- Born: 1938 (age 86–87) Camberwell Victoria Australia
- Died: 03 October 2024 Melbourne, Victoria
- Citizenship: Australia
- Education: Camberwell High School; Melbourne University;
- Known for: Indigenous rights; Climate change; 2007 IPCC Nobel Peace Prize; Quakerism;
- Spouse: Diana Pittock
- Children: Jamie Pittock; Mathew Pittock; Chris Pittock;
- Scientific career
- Institutions: CSIRO (1965–1999);
- Thesis: (1963)

= Barrie Pittock =

Australian climate & environment scientist

Albert Barrie Pittock (born 1938) is an Australian climatologist, environment scientist, author, and advocate for the rights of Indigenous Australians. He was among the many recipients of the 2007 Nobel Peace Prize.

==Early life and education==
Barrie Pittock was born in Warrnambool, and grew up in Camberwell, Victoria, Australia. After attending Camberwell High School, he studied at Melbourne University, and attained his PhD in physics in 1963. While there became concerned about the educational (and other) inequalities facing Aboriginal communities in outback Australia.

== Human rights ==
From his teenage years onwards, but especially in the 1960s, Pittock was an active campaigner for Indigenous rights and educational opportunities for Aboriginal Australian and Torres Strait Islander people.

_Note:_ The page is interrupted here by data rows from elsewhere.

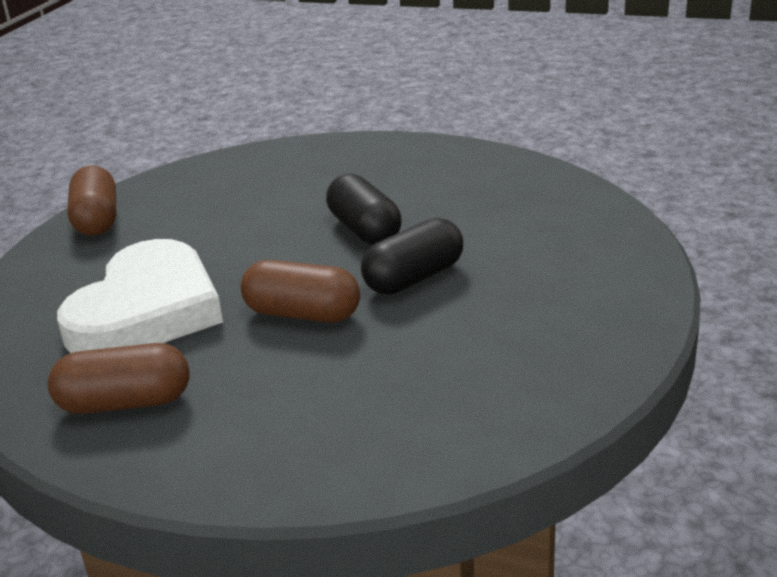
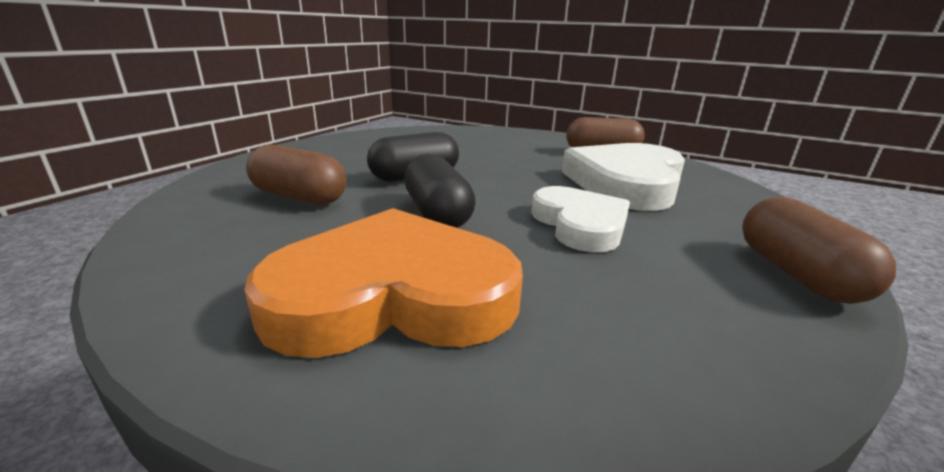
camera: 175 degrees left, 5 degrees down
(234, 238) = (580, 224): none -> white heart
(302, 314) = (504, 169): brown capsule -> brown capsule (300, 197)
(367, 172) = (393, 295): none -> orange heart

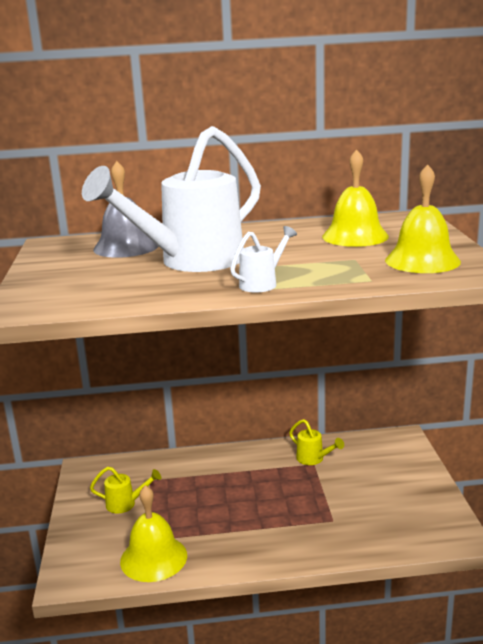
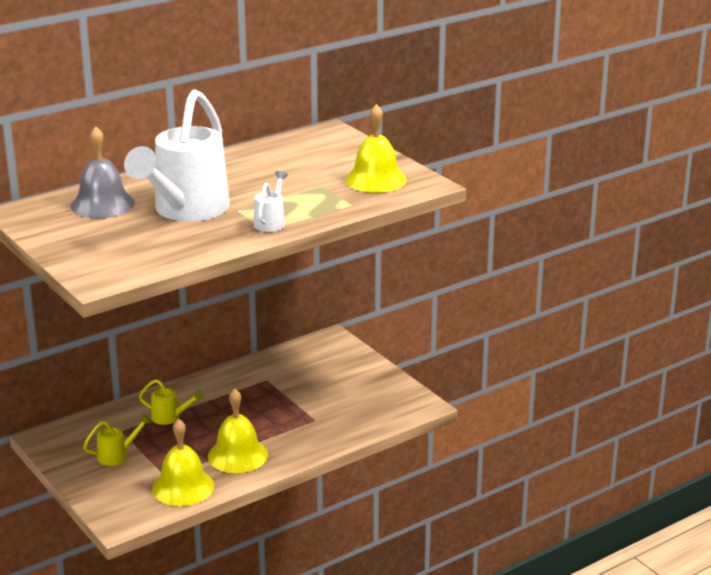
camera: 30 degrees left, 5 degrees up
(314, 459) = (264, 376): yellow watering can -> yellow watering can (170, 418)
(355, 236) = (300, 161): yellow bell -> yellow bell (237, 455)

As a member of the Federal Council for the Advancement of Aborigines and Torres Strait Islanders, he became the convener of its Legislative Reform group in 1966, which led to his extensive involvement in the 1967 Aboriginal referendum and 1968 Aboriginal land rights campaigns.

He served on the committee of the Victorian Association for Immigration Reform from its formation in 1960, and on the Quaker Service Council of Australia from its inception in 1964.

== Climate change ==
In the 1970s he became aware of the potential for a global "nuclear winter" should warfare break out in the Northern Hemisphere, and of the slow progressive warming of the climate generally. He has written extensively on climate change, and been a campaigner for government policy to address it.

In the 1990s he was a member of the Climate Impact Group within the CSIRO, and was one of 16 Australian delegates to the Intergovernmental Panel on Climate Change.

== Awards ==
In 2019 he was awarded the Medal of the Order of Australia.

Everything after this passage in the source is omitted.